Count the lines in the data below that contain the string "many", matching case exactly, and give only that number.

######

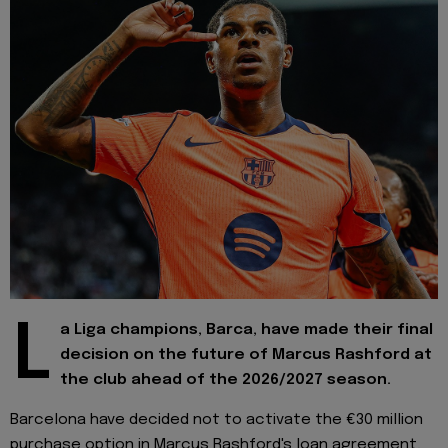
L
a Liga champions, Barca, have made their final
decision on the future of Marcus Rashford at
the club ahead of the 2026/2027 season.
Barcelona have decided not to activate the €30 million
purchase option in Marcus Rashford's loan agreement,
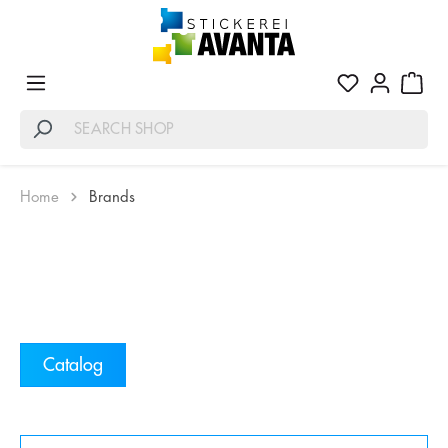
Home
Brands
Catalog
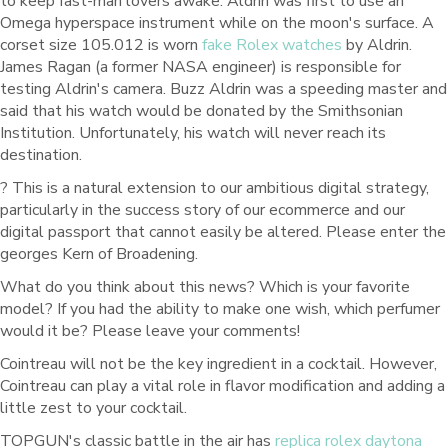
to keep fast-man lovers awake. Aldrin was first to use an
Omega hyperspace instrument while on the moon's surface. A
corset size 105.012 is worn
fake Rolex watches
by Aldrin.
James Ragan (a former NASA engineer) is responsible for
testing Aldrin's camera. Buzz Aldrin was a speeding master and
said that his watch would be donated by the Smithsonian
Institution. Unfortunately, his watch will never reach its
destination.
? This is a natural extension to our ambitious digital strategy,
particularly in the success story of our ecommerce and our
digital passport that cannot easily be altered. Please enter the
georges Kern of Broadening.
What do you think about this news? Which is your favorite
model? If you had the ability to make one wish, which perfumer
would it be? Please leave your comments!
Cointreau will not be the key ingredient in a cocktail. However,
Cointreau can play a vital role in flavor modification and adding a
little zest to your cocktail.
TOPGUN's classic battle in the air has
replica rolex daytona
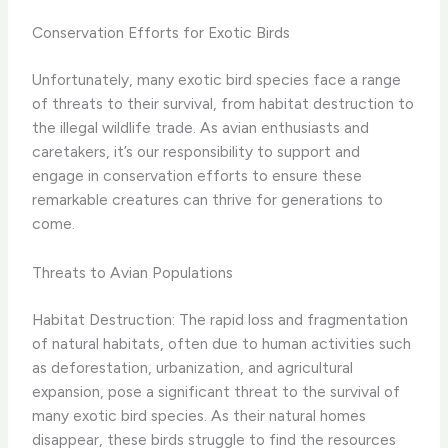
Conservation Efforts for Exotic Birds
Unfortunately, many exotic bird species face a range
of threats to their survival, from habitat destruction to
the illegal wildlife trade. As avian enthusiasts and
caretakers, it’s our responsibility to support and
engage in conservation efforts to ensure these
remarkable creatures can thrive for generations to
come.
Threats to Avian Populations
Habitat Destruction: The rapid loss and fragmentation
of natural habitats, often due to human activities such
as deforestation, urbanization, and agricultural
expansion, pose a significant threat to the survival of
many exotic bird species. As their natural homes
disappear, these birds struggle to find the resources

######

§ Finished exercise: 2